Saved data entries
□ □ □ □ □ □ □

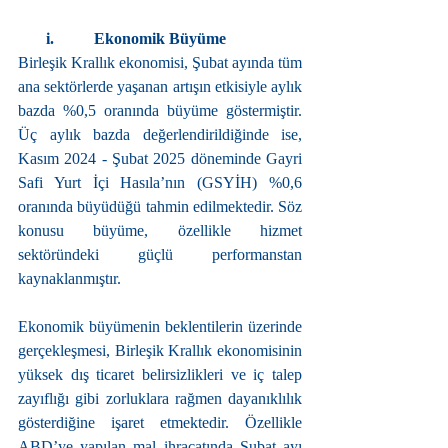
       i.          Ekonomik Büyüme
Birleşik Krallık ekonomisi, Şubat ayında tüm 
ana sektörlerde yaşanan artışın etkisiyle aylık 
bazda %0,5 oranında büyüme göstermiştir. 
Üç aylık bazda değerlendirildiğinde ise, 
Kasım 2024 - Şubat 2025 döneminde Gayri 
Safi Yurt İçi Hasıla’nın (GSYİH) %0,6 
oranında büyüdüğü tahmin edilmektedir. Söz 
konusu büyüme, özellikle hizmet 
sektöründeki güçlü performanstan 
kaynaklanmıştır.
Ekonomik büyümenin beklentilerin üzerinde 
gerçekleşmesi, Birleşik Krallık ekonomisinin 
yüksek dış ticaret belirsizlikleri ve iç talep 
zayıflığı gibi zorluklara rağmen dayanıklılık 
gösterdiğine işaret etmektedir. Özellikle 
ABD’ye yapılan mal ihracatında Şubat ayı 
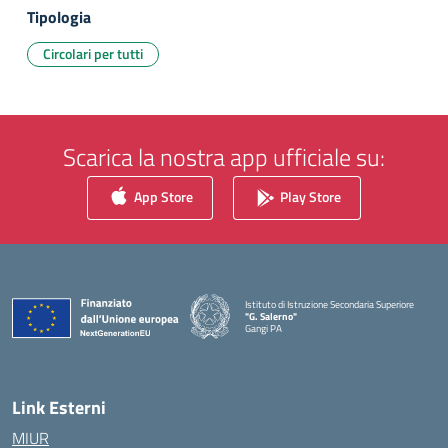
Tipologia
Circolari per tutti
Scarica la nostra app ufficiale su:
App Store
Play Store
Istituto di Istruzione Secondaria Superiore
"G. Salerno"
Gangi PA
— Visita la pagina iniziale della scuola
Link Esterni
MIUR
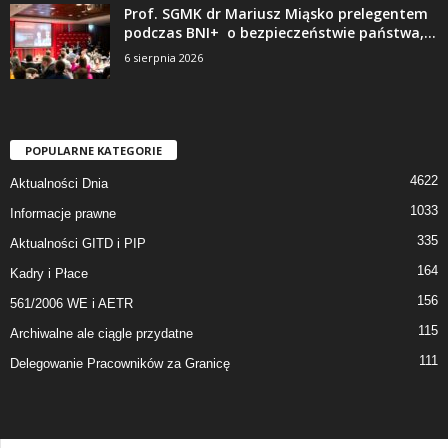
Prof. SGMK dr Mariusz Miąsko prelegentem
podczas BNI+ o bezpieczeństwie państwa,...
6 sierpnia 2026
POPULARNE KATEGORIE
4622
Aktualności Dnia
1033
Informacje prawne
335
Aktualności GITD i PIP
164
Kadry i Płace
156
561/2006 WE i AETR
115
Archiwalne ale ciągle przydatne
111
Delegowanie Pracowników za Granicę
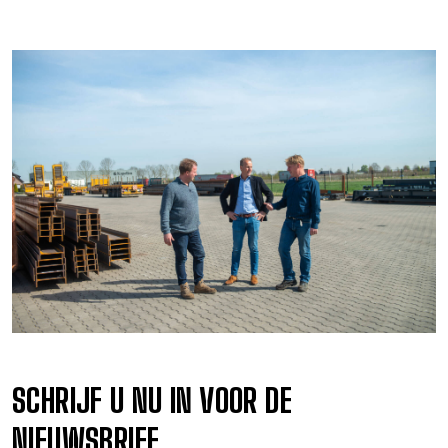
SCHRIJF U NU IN VOOR DE
NIEUWSBRIEF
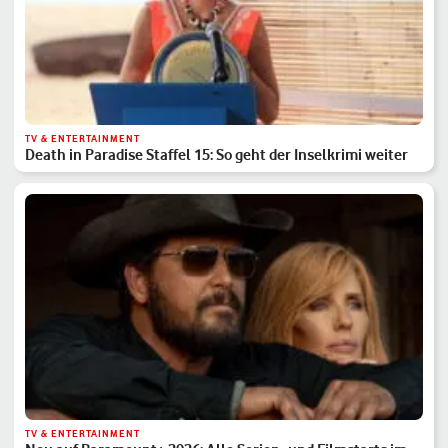
TV & ENTERTAINMENT
Death in Paradise Staffel 15: So geht der Inselkrimi weiter
TV & ENTERTAINMENT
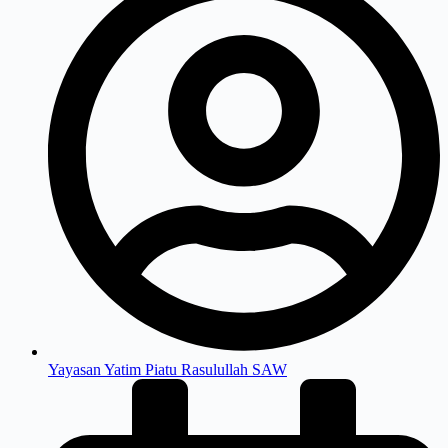
Yayasan Yatim Piatu Rasulullah SAW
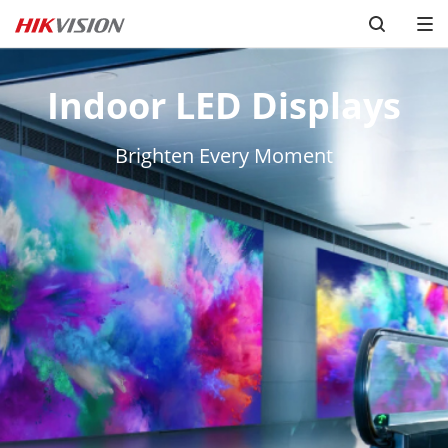
Indoor LED Displays
Brighten Every Moment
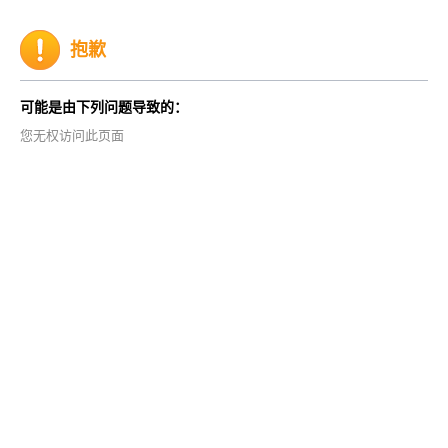
抱歉
可能是由下列问题导致的：
您无权访问此页面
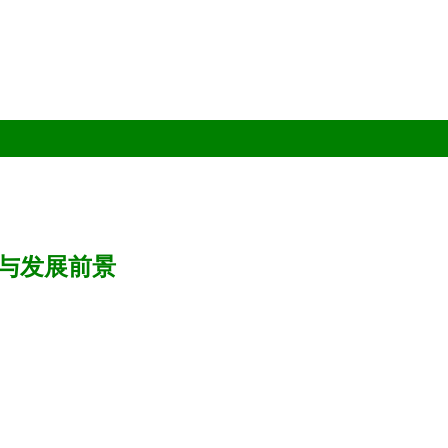
与发展前景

□ □ □ □ □ □ □

Reproduce every line of text from the data above verbatim, leaving out the pictures.

       i.          Ekonomik Büyüme
Birleşik Krallık ekonomisi, Şubat ayında tüm 
ana sektörlerde yaşanan artışın etkisiyle aylık 
bazda %0,5 oranında büyüme göstermiştir. 
Üç aylık bazda değerlendirildiğinde ise, 
Kasım 2024 - Şubat 2025 döneminde Gayri 
Safi Yurt İçi Hasıla’nın (GSYİH) %0,6 
oranında büyüdüğü tahmin edilmektedir. Söz 
konusu büyüme, özellikle hizmet 
sektöründeki güçlü performanstan 
kaynaklanmıştır.
Ekonomik büyümenin beklentilerin üzerinde 
gerçekleşmesi, Birleşik Krallık ekonomisinin 
yüksek dış ticaret belirsizlikleri ve iç talep 
zayıflığı gibi zorluklara rağmen dayanıklılık 
gösterdiğine işaret etmektedir. Özellikle 
ABD’ye yapılan mal ihracatında Şubat ayı 
Tipologia
Circolari per tutti
Scarica la nostra app ufficiale su:
App Store
Play Store
Istituto di Istruzione Secondaria Superiore
"G. Salerno"
Gangi PA
— Visita la pagina iniziale della scuola
Link Esterni
MIUR
Prof. SGMK dr Mariusz Miąsko prelegentem
podczas BNI+ o bezpieczeństwie państwa,...
6 sierpnia 2026
POPULARNE KATEGORIE
4622
Aktualności Dnia
1033
Informacje prawne
335
Aktualności GITD i PIP
164
Kadry i Płace
156
561/2006 WE i AETR
115
Archiwalne ale ciągle przydatne
111
Delegowanie Pracowników za Granicę
SCHRIJF U NU IN VOOR DE
NIEUWSBRIEF
TV & ENTERTAINMENT
Death in Paradise Staffel 15: So geht der Inselkrimi weiter
TV & ENTERTAINMENT
Yayasan Yatim Piatu Rasulullah SAW
Indoor LED Displays
Brighten Every Moment
抱歉
可能是由下列问题导致的：
您无权访问此页面
与发展前景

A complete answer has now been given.